I was checking out at a book store a few years ago and noticed that their cash register (which looked like a computer with a cash drawer underneath) had a Windows 98 splash screen on it beneath the cash register window. Out of curiosity, I asked the clerk about it. I don't know if they were just being humorous, but they said that nobody wrote viruses for Win98 and they hadn't had any problems now that there was no longer any upgrades from Microsoft.
@Hates Idiots With Windows8, Microsoft has made the same mistake they made 10 years ago with Windows Mobile, only in reverse.
For the first Windows phones, the idea was to put the "classic" Windows interface on a phone. It didn't work well, because using a hand-held device with a small screen and small or no keyboard is a totally different user experience than sitting at a desk or laptop with a full keyboard. The classic Windows interface is very inefficient on a small device. Clicking through a "start" menu and subsequent layered menus was rather painful and unnecessary on a device with relatively few things to do in the first place.
So now, Microsoft has tried the reverse and put their new (and much better defined) phone interface on the desktop. But the problem is the same. It's still two totally different experiences. The phone interface is very inefficient on a desktop/laptop device. I don't want to take my hands off the keyboard and constantly be smudging my screen.
Personally, I don't want the same interface on both devices because I use them very differently. All I do want to do on both is to be able to access the same data. Having access to the same data does not necessarily mean having to access it the exact same way.
But in our dumbed-down world, the tech industry has accepted the notion that people are not capable of learning more than one interface. Those of us who do actual work with computers are left to be annoyed.
@riverat1 Probably keep them and pay Microsoft for "extended support" like many governments are. Since these systems are well firewalled and aren't directly touched by users beyond the very limited ATM interface, there's little more direct threat to these systems than any other. I have many clients with XP systems that run specific tasks that are not directly connected to the Internet that we will not be replacing soon because there is little reason to.
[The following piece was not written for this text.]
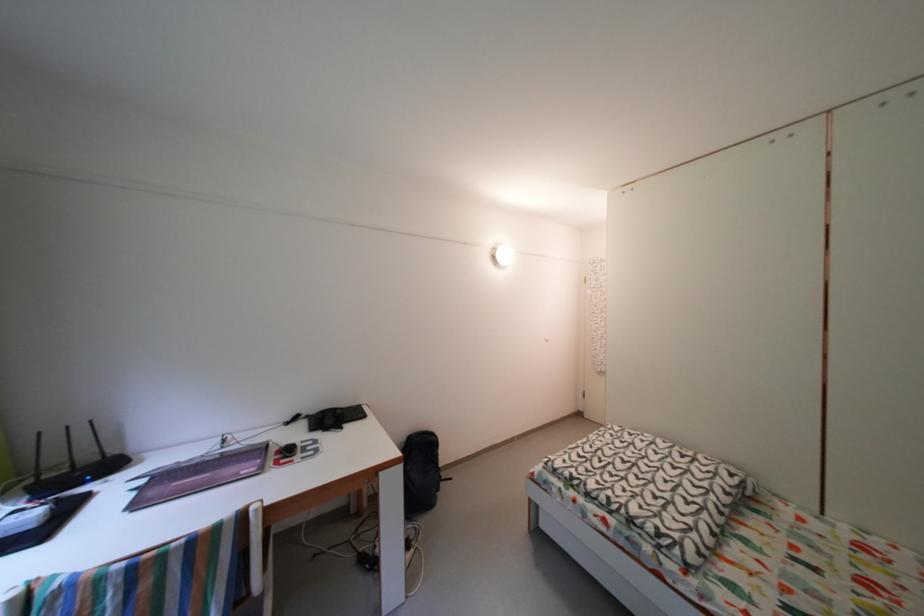
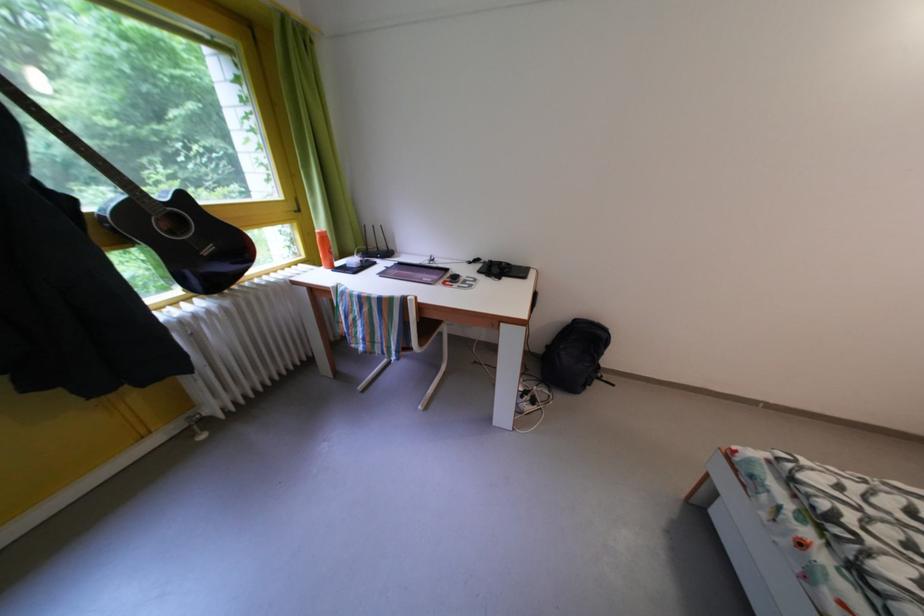
First-person continuous shooting, in which direction is the camera rotating?

The camera's rotation is toward left-down.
@Hates Idiots@operator2001Not if they have an active USB port that a keyboard is plugged into. That's right, a keyboard. Someone can take down any Win. computer, using the rights of the person currently logged on, by just sticking in a special thumb drive for 30 sec. How? Windows thinks it's a keyboard, and it will "type" the hack. There is no defense, other than turning off all USB ports (and PS/2 ports) and physically protecting the PC from attacker access. Is that currently done in millions of stores everywhere? What do you think??
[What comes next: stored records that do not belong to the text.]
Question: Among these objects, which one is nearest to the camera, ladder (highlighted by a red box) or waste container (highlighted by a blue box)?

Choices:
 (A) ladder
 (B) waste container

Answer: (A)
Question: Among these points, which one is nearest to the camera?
@JohnMcGrew@riverat1Just make sure they are physically secure. Unless the ATM has no USB ports, or all ports are turned off and the operators cannot reboot the ATM & get to the BIOS, they are not secure. Someone, after all, has to take checks out and put cash in...
Nope, it has nothing to do with the keyboard. It's simply just a virusprogram like any other and doesn't need to 'type' anything. A thumb drive is just like a floppy or a CD, so the same precautions apply that have done so since the invention of the floppydrive. And why would You let anyone do that to Your computer, You don't give them Your bankcards either, or leave Your car unlocked, right? That thumb drive can't just do that out of thin air. Anyway it's moot, because an updated AV prevents that anyway.
And as long as You have a firewall and AV (not Microsoft's of course), You can have any flavour of computer and OS connected to the internet. It's not the OS, it's the firewall and AV that matter.